A hardware-accelerated Python library for running Quality-Diversity and neuroevolution algorithms in minutes instead of days.
QDax is a Python library that accelerates Quality-Diversity and neuroevolution algorithms using hardware accelerators like GPUs and TPUs. It solves the problem of extremely long runtimes for these population-based optimization methods, enabling researchers to run experiments in minutes instead of days or weeks. The framework is built on JAX for parallelization and is designed to be flexible and extensible for various research problems.
Researchers and practitioners in machine learning, robotics, and evolutionary computation who work with Quality-Diversity optimization, neuroevolution, or need to run large-scale population-based algorithms efficiently.
Developers choose QDax for its unparalleled speedup of QD algorithms through hardware acceleration, its comprehensive implementation of state-of-the-art algorithms, and its design as an extensible research framework that facilitates rapid prototyping and experimentation.
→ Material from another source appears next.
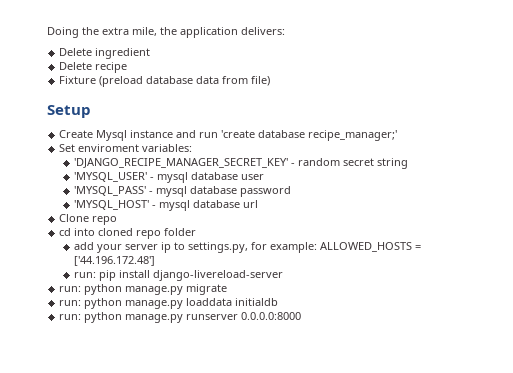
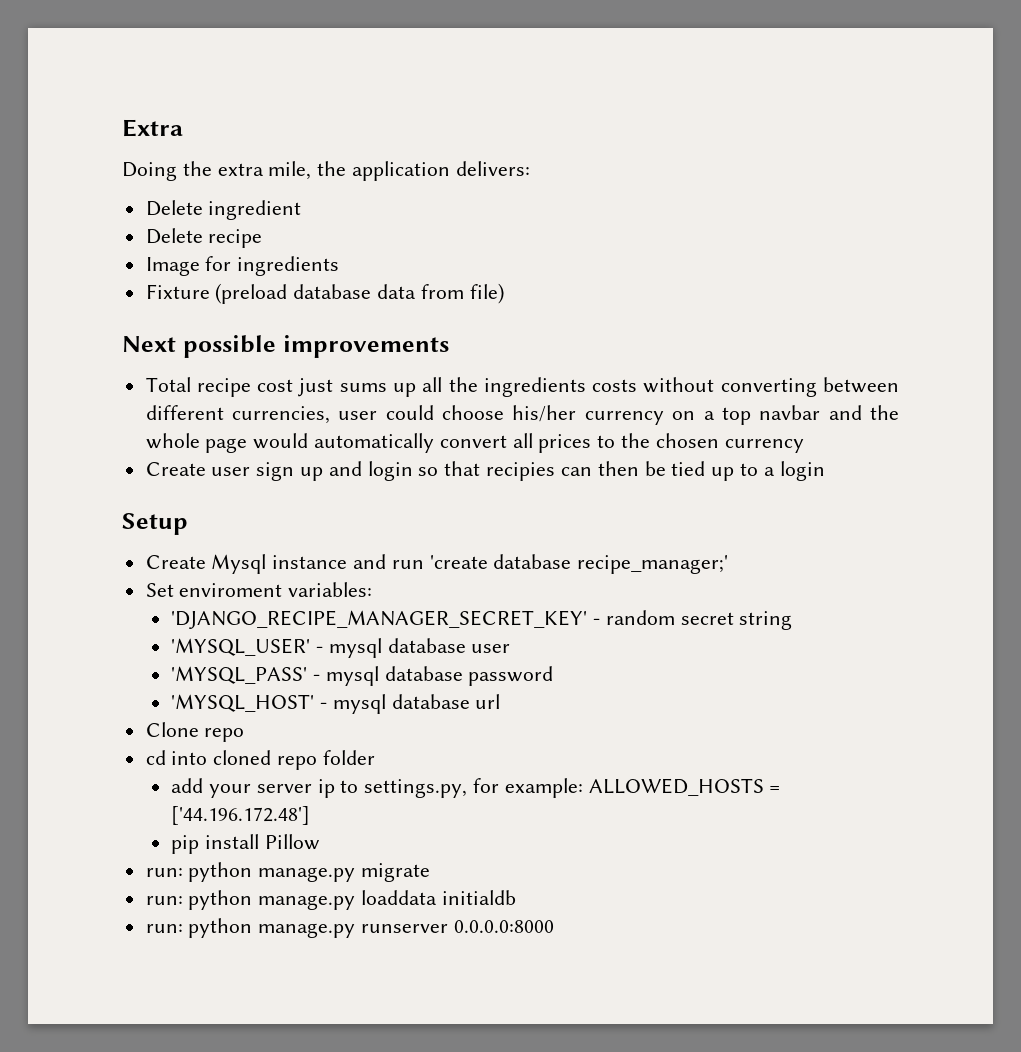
(47, 32) none -> [122,119,183,137] Extra //
(128, 67) none -> [145,256,340,276] // Image for ingredients
(271, 81) none -> [122,335,449,358] [145,377,899,397] [145,405,899,425] [145,433,804,453] [145,461,825,481] // Next possible improvements // Total recipe cost just sums up all the ingredients costs without converting between different currencies, user could choose his/her currency on a top navbar and the whole page would automatically convert all prices to the chosen currency // Create user sign up and login so that recipies can then be tied up to a login
[74,272,97,278] run: -> (311, 815) none
[153,270,284,281] django-livereload-server -> [264,834,320,850] Pillow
Accelerated Quality-Diversity
Open-Awesome is built by the community, for the community. Submit a project, suggest an awesome list, or help improve the catalog on GitHub.
Leverages JAX for automatic differentiation and vectorization to run on GPUs/TPUs, transforming algorithms that took weeks on CPUs into minute-long experiments.
Implements a wide range of core QD algorithms like MAP-Elites and CMA-ME, plus baselines such as NSGA2 and PBT for robust research comparisons.
Built with modularity and extensibility in mind, allowing easy adaptation to new problems and algorithms, as emphasized in its research-focused philosophy.
Provides ready-to-use QD tasks like robotic arm control, enabling immediate experimentation without the need to build environments from scratch.
Requires familiarity with JAX's functional programming and automatic differentiation, which can be a significant barrier for researchers accustomed to imperative frameworks like PyTorch.
Optimal performance is tightly coupled to GPU/TPU availability; on CPU-only systems, the touted speed advantages are drastically reduced.
Primarily designed for experimentation, lacking built-in tools for model deployment or seamless integration into production machine learning pipelines.